Published On: Jun 10 2012 08:23:23 PM CDT
Updated On: Apr 22 2010 04:42:40 AM CDT

Every person and location in our viewing area matters to us, whether its 3AM or 3PM. Our commitment to you is that if the weather threatens in your location, we're tracking it. Morning, noon or night we are here to keep you ahead of the storm. We come in early and we stasylate if need be and we don't take weekends off, even in the morning.

At the same time, we do understand that you come to us to watch high quality programming and can be frustrated when your program is interupted for coveage of ongoing severe weather that isn't barreling down on your house. We hope that you understand for the people with potentially life threatening weather approaching we are providing useful, important information that is integral to the decision making process.

In the map on the left hand side, you see three areas defined in southern Colorado. In general, these coincide with the population centers in our viewing area.

Tier System

Area I includes the greater Colorado Springs and Pueblo metros, the greater Front Range and the highway 50 corridor from Canon City to La Junta in a 20 mile wide swath.

Area II includes the remainder of our defined television market.

Area III includes fringe areas that do get our television signal and are areas where a large number of people travel from to work and or shop in Colorado Springs or the Pikes Peak Region.

Progam Cut-in Policy

These three areas are used as an approximation to population maximums and serve as a basis for the guidelines of our severe weather coverage policy, particularly in regards to potentially tornadic thunderstorms. A thunderstorm producing a tornado in area I had a much higer likelyhood of hitting a building and possibly injuring occupants than it does in area II or area III. As a result, a tornado warning for Area I will prompt us to interput regular programming with continuous coverage on television and on radio. Usually in these scenarios, information is coming in so fast due to the amount of people that see the tornado or funnel cloud or are affected by the storm that its prudent for us to stay on the air just to relay information from you or the authorities, let alone tracking the storm itself.

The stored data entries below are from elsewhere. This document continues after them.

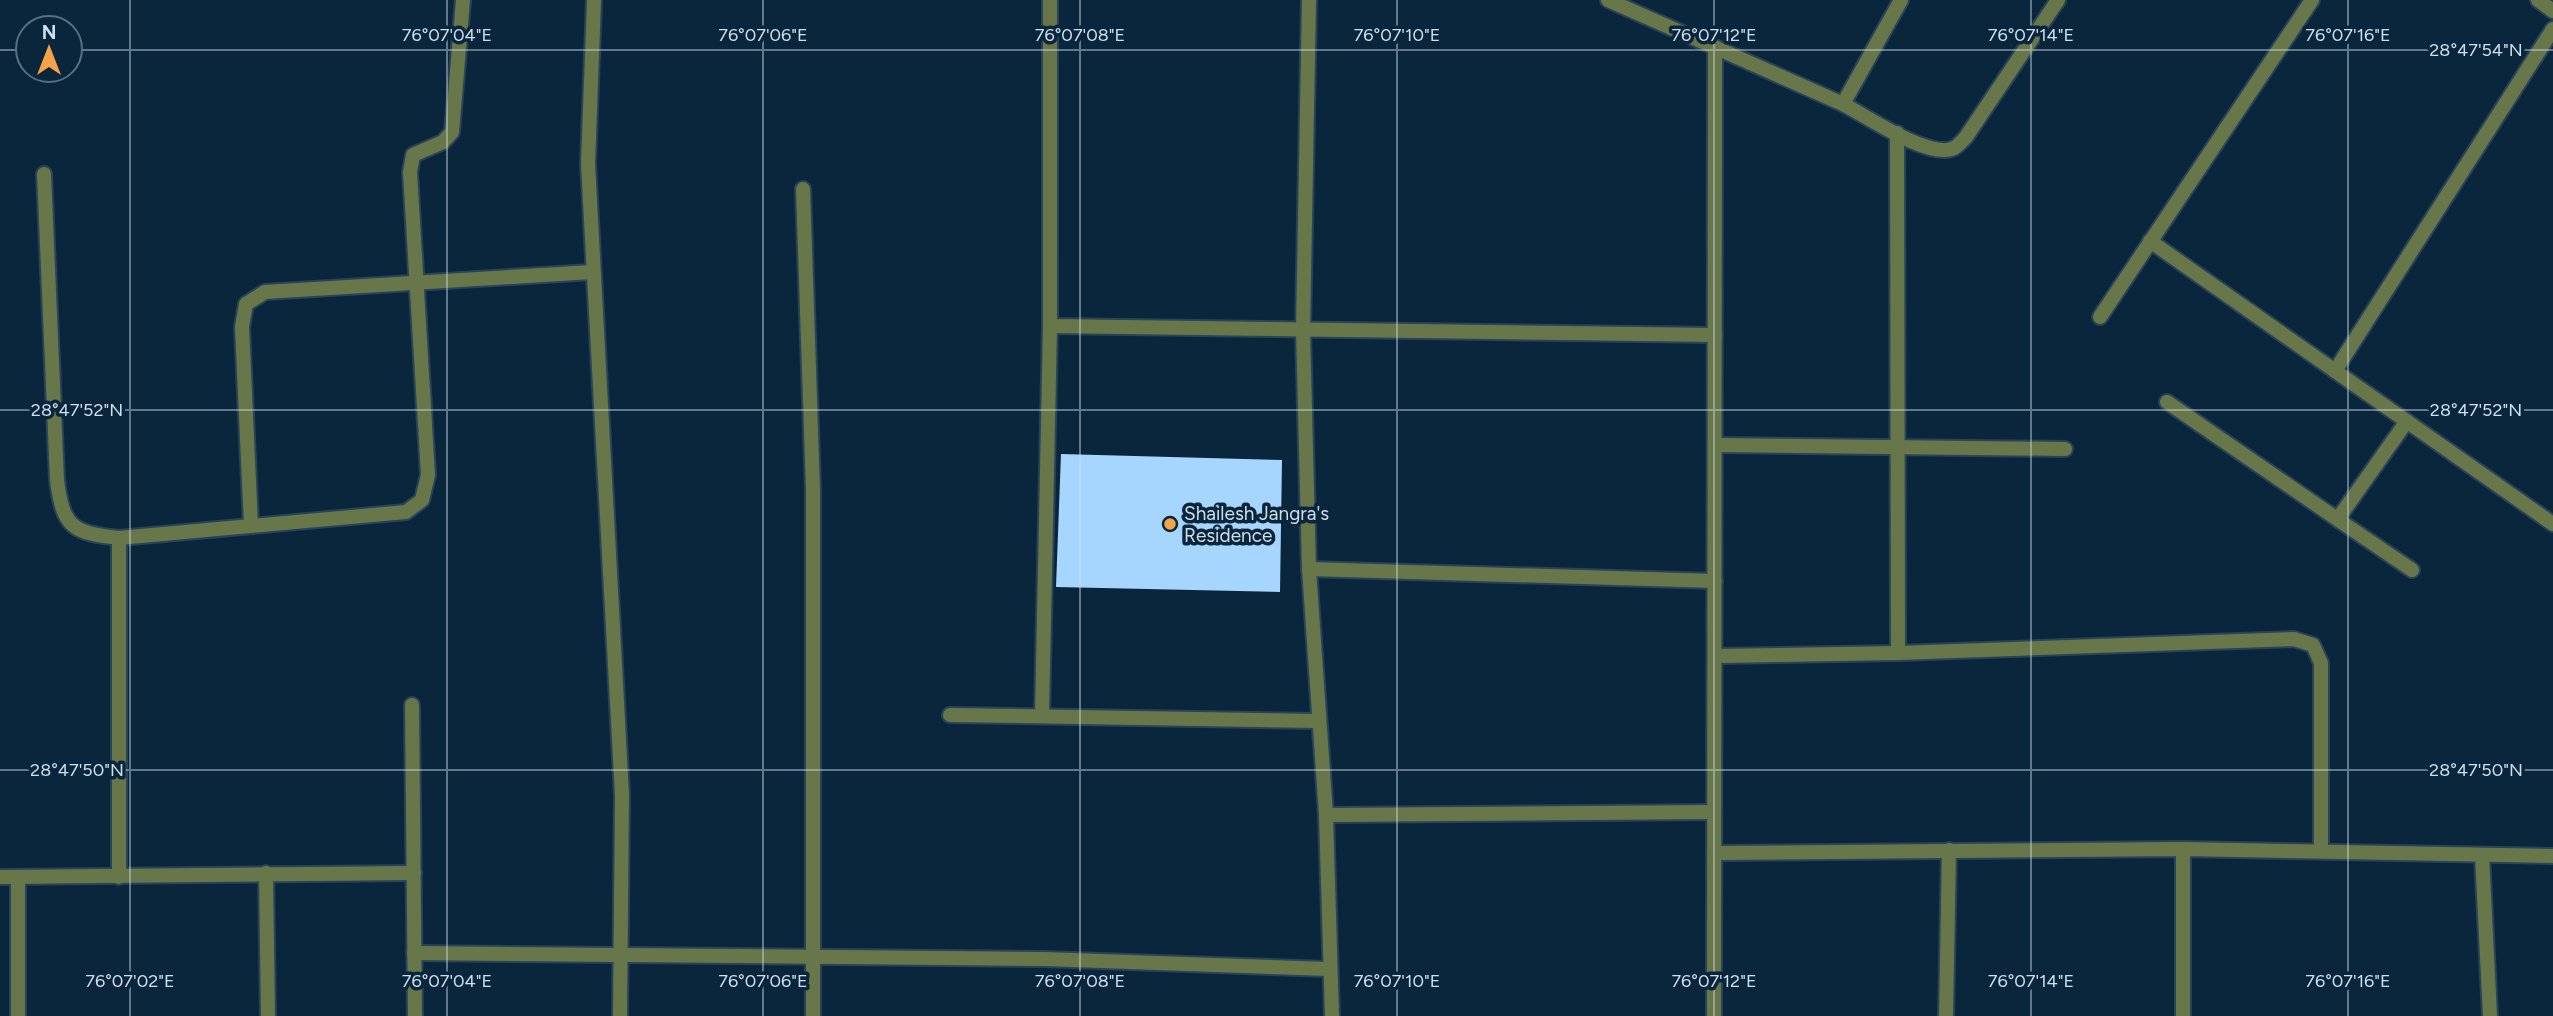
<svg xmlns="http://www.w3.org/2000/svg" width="2553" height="1016" font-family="Figtree,sans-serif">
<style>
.building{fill:#a6d5fd}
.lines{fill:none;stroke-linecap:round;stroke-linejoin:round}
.minor-casing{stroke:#294358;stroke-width:18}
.minor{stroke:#67774a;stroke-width:14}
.ticks{fill:none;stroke:#cedeec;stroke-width:2;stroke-opacity:0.45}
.poi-dot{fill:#f6a247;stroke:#0a263c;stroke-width:2.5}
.labels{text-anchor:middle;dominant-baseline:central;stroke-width:7;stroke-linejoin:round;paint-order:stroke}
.poi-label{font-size:19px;fill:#cedeec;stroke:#0a263c;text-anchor:start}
.ticks-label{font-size:18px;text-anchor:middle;fill:#cedeec;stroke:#0a263c;stroke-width:7;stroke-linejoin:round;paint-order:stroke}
</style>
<rect width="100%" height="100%" fill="#0a263c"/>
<polygon class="building" points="1061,454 1282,460 1280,592 1056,587"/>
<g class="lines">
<defs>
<g id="minor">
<polyline points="594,0 588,164 622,795 620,1016"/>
<polyline points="1309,0 1303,330 1309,569 1326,815 1332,1016"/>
<polyline points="1608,0 1843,104 1901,0"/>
<polyline points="2538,0 2553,11"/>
<path d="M1843,104C1866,116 1930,160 1954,148C1958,146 1963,140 1966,137L2058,0"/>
<polyline points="1897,133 1898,653"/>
<path d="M44,174L57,480C63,528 73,533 119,538V877"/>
<polyline points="803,189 813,490 813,1016"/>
<polyline points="2150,241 2553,524"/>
<polyline points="2100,317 2312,0"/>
<polyline points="1050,326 1715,335"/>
<polyline points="2335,371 2553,29"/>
<polyline points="2167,402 2340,521"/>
<polyline points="2407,421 2342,513 2340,521 2412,570"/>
<polyline points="1715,445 2065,449"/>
<polyline points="251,526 242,327 246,304 265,292 592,272"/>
<polyline points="119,538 406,512 422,500 428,475 410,172 413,155 443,142 452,132 463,0"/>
<polyline points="1309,569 1715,581"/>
<polyline points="1715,656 1898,653 2294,639 2313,645 2321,663 2321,851"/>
<polyline points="412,705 415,1016"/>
<polyline points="950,715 1318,721"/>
<polyline points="1042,715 1050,326 1050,0"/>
<polyline points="1326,815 1713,812"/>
<polyline points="2183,849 2183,1016"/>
<polyline points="1715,853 2183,849 2553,856"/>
<polyline points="2482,855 2490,1016"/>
<polyline points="266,873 268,1016"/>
<polyline points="0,877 414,873"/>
<polyline points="18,877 18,1016"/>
<polyline points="414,953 1044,959 1328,969"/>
<polyline points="1714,1016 1715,47"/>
<polyline points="1946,1016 1949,850"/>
</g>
</defs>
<use href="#minor" class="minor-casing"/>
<use href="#minor" class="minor"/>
</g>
<path class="ticks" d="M130,0V1016M447,0V1016M763,0V1016M1080,0V1016M1397,0V1016M1714,0V1016M2031,0V1016M2348,0V1016M0,50H28M70,50H2553M0,410H2553M0,770H2553"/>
<circle class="poi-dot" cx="1170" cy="524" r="7"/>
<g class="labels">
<g class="poi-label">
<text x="1184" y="513">Shailesh Jangra's<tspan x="1184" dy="22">Residence</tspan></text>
</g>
</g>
<g class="ticks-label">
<text x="447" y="41">76°07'04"E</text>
<text x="763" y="41">76°07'06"E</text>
<text x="1080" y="41">76°07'08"E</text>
<text x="1397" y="41">76°07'10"E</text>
<text x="1714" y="41">76°07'12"E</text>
<text x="2031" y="41">76°07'14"E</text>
<text x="2348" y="41">76°07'16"E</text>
<text x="2476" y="56">28°47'54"N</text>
<text x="77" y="416">28°47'52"N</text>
<text x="2476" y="416">28°47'52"N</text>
<text x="77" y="776">28°47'50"N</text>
<text x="2476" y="776">28°47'50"N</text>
<text x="130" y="987">76°07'02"E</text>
<text x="447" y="987">76°07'04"E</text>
<text x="763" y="987">76°07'06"E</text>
<text x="1080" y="987">76°07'08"E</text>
<text x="1397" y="987">76°07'10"E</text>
<text x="1714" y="987">76°07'12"E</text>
<text x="2031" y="987">76°07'14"E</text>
<text x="2348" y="987">76°07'16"E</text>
</g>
<g transform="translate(49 49)"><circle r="33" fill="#0a263c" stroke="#587082" stroke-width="2"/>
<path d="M0-5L12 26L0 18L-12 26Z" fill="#f6a247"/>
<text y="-10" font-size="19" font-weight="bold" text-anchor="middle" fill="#cedeec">N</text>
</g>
</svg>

Our policy for Area II is to cut-in each commercial break unless the storm is in a very sparsely populated area, like over Pinon Canyon in northern Las Animas County. We will likely stay on the air with continuous coverage if the tornado has been spotted on the ground or if the storm is approaching a community. No two weather situations are the same and our policy does contain built in flexibility for the on-duty STORMTRACKER to increase or decrease coverage as needed.

A thunderstorm producing a tornado in Area III is treated differently from the other two areas as this techinically is not our home television market. As a result, not all residents can adequately obtain our television signal. However, some residents living on certain hills can only get Colorado Spgrings stations and not the television signals out of Denver. If a tornado is near I25 or highway 83 or is moving toward our area we'll likely do frequent updates during commercial breaks.

Weather Crawl Policy

As we realize this is the easiest way to get continuous information out with least impact on programming, almost all severe weather alerts will warrant a constant crawl or display of the map containing radar and warning information at the bottom of the screen. This system automatically updates warning information from the National Weather Service and will also be supplemented by additional information from us in the office.